Using Seaborn for exploratory data analysis (EDA) of continuous variables
Creating histograms and scatter plots using the pairplot() function
When you first analyze a dataset of continuous variables, I encourage you to start by creating a matrix of histograms and pairwise scatter plots. Let’s use the “Iris” dataset as an example; you can access it via the Seaborn package in Python. Here is the code to obtain the first 5 rows:
import pandas as pd
import numpy as np
import seaborn as sb
iris = sb.load_dataset('iris')
display(iris.head())
Here is what the output looks like in Google Colab:
Here is the code to produce the matrix of histograms and pairwise scatter plots for the 4 continuous variables:
import matplotlib.pyplot as plt
import seaborn as sb
iris = sb.load_dataset("iris")
correlation_plots = sb.pairplot(iris)
plt.show()
Here is the output:
In the diagonal entries from top left to bottom right, you will find the histogram for each of the 4 continuous variables. They help you to understand the shape, spread, central tendency, and overall distribution of the data.
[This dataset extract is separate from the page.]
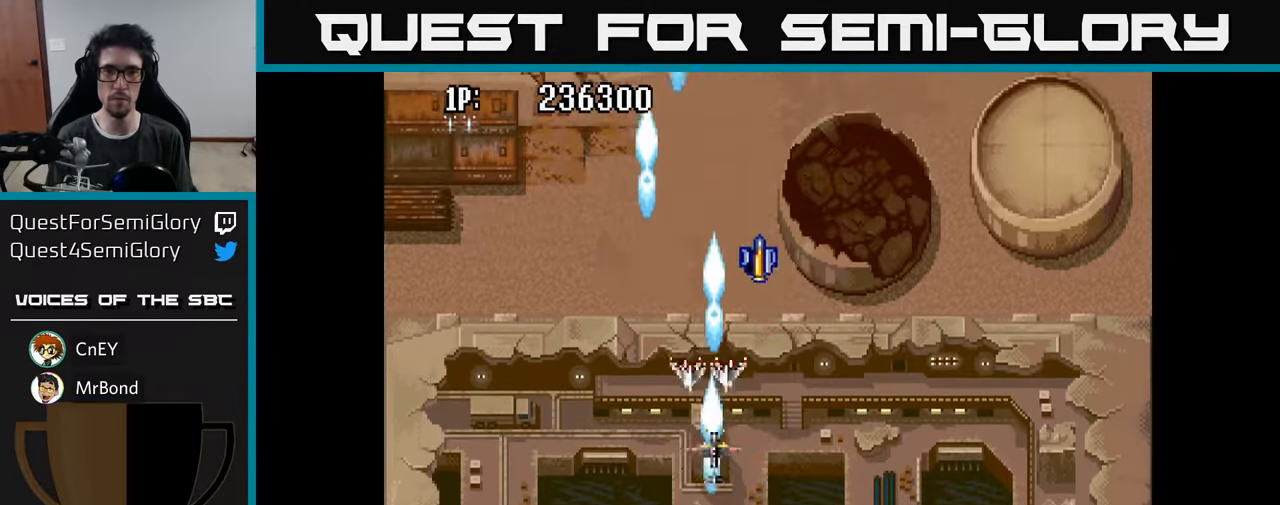
{"buttons": ["A", "DPAD_UP"], "left_stick": "center", "right_stick": "center", "events": [[34, "A", "down"], [117, "A", "up"], [183, "DPAD_RIGHT", "up"], [183, "DPAD_UP", "down"], [233, "A", "down"], [316, "A", "up"], [400, "A", "down"]]}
In the off-diagonal entries, you will find the scatter plot between each pair of continuous variables. This allows you to quickly assess the relationship between each pair of variables.
Using this information in your exploratory data analysis (EDA), you can move onto deeper analyses, such as correlation, regression, variable selection, outlier detection, and multicollinearity assessment.